Temple Bar Area is the cultural quarter of Dublin. This is a historical and eclectic area filled with art, theater, music, pubs, cafes, and the highest concentration of truly upscale restaurants. There's also the Market in Meeting House Square serving organic foods, unique shops, book and music stores. It also plays host to many open-air events.
Trinity College is one of the oldest centers of learning, dating back to the 16th century. The library is home to the world renowned Book of Kells, a Latin text of the four gospels, with meticulous artwork around the borders, created in the ninth century.
The National Museum of Archaeology and History is located on Kildare Street. This branch houses artifacts from 2000 B.C. through the 20th century and includes the National Treasury with many archaeological treasures of Celtic and Medieval art, such as the Ardagh Chalice and Tara Brooch.
Christchurch Cathedral is Dublin's oldest place of Christian worship. The Christian Norse, King Sitric, founded it in 1038. Part of the structure goes back to the 12th century. It is presently an Anglican Church.
St. Patrick's Cathedral is the National Cathedral for the Anglican Church. Originally built in the 12th century, it is the burial site of Jonathan Swift, a former Dean and author of Gulliver's Travels.
Galway City is known as the City of Tribes after 14 merchant families who controlled and managed the city in medieval times and is situated along the River Corrib at the mouth of Galway Bay.
Today, the city is a growing and thriving university city that offers the best theatre in the country. There is also a vibrant nightlife and music can be found everywhere. During the summer, Galway offers many festivals.
Connemara, known for its wild beauty, is located north of Galway City, at the western tip of the county. It is one of the most unspoiled regions of Ireland and a vibrant Gaelic-speaking area.
The Aran Islands, also a Gaelic-speaking area, are located 30 miles off the Irish coast. The islands themselves consist of three islands, Inishmore, Inishmaan, and Inisheer.
Inis Moir, meaning Big Island, is eight miles long and two miles wide, and has a population of 900. The fort of Dun Aengus is built on the edge of a sheer southern cliff with a defense forest of sharp stone spikes.
Inishmaan means Middle Island. It is three miles wide and two miles long, with fields bordered by high dry stonewalls, and marked by vast sheets of limestone rock. The island peaks at 300 feet and a series of giant terraces slope down to Galway Bay and the Atlantic Ocean. The island has a Gaelic speaking population.

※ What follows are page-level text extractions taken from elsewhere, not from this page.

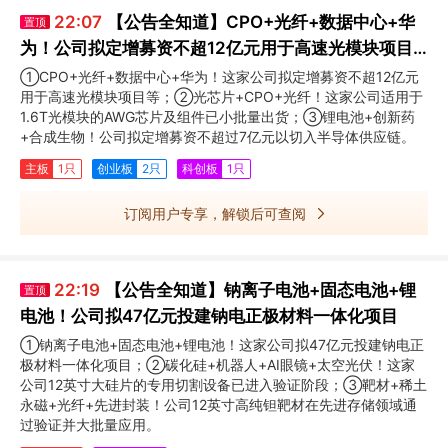
22:07
【公告全知道】CPO+光纤+数据中心+华
置顶
为！公司拟定增募资不超12亿元用于高速光模块项目
等
①CPO+光纤+数据中心+华为！这家公司拟定增募资不超12亿元
用于高速光模块项目等；②光芯片+CPO+光纤！这家公司适用于
1.6T光模块的AWG芯片及组件已小批量出货；③锂电池+创新药
+合成生物！公司拟定增募资不超过7亿元以切入半导体供应链。
主板
1只
创业板
2只
科创板
1只
订阅用户专享，解锁后可查阅
22:19
【公告全知道】钠离子电池+固态电池+锂
置顶
电池！公司拟47亿元投建钠电正极材料一体化项目
①钠离子电池+固态电池+锂电池！这家公司拟47亿元投建钠电正
极材料一体化项目；②碳化硅+机器人+AI眼镜+太空光伏！这家
公司12英寸大硅片的专用切割设备已进入验证阶段；③靶材+稀土
永磁+光纤+先进封装！公司12英寸高纯钽靶材在先进存储领域通
过验证并大批量应用。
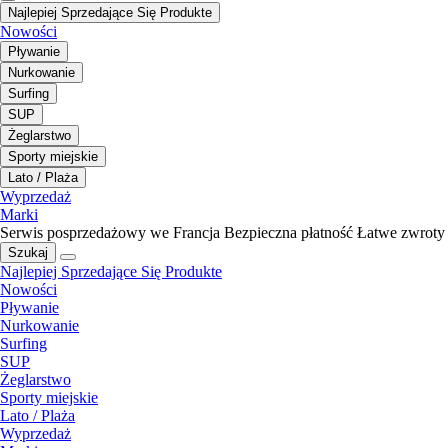
Najlepiej Sprzedające Się Produkte
Nowości
Pływanie
Nurkowanie
Surfing
SUP
Żeglarstwo
Sporty miejskie
Lato / Plaża
Wyprzedaż
Marki
Serwis posprzedażowy we Francja
Bezpieczna płatność
Łatwe zwroty
Szukaj
Najlepiej Sprzedające Się Produkte
Nowości
Pływanie
Nurkowanie
Surfing
SUP
Żeglarstwo
Sporty miejskie
Lato / Plaża
Wyprzedaż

Inisheer is known as the Little Island. It is 27 miles from Galway and covers 1,400 acres. It has a population of about 300. This island is an outcrop of the Burren landscape, consisting of bare limestone that is used for the many cottages, stonewalls, roads, and pathways around the island. The Gaelic-speaking island is a haven for birdwatchers and those interested in flora and fauna.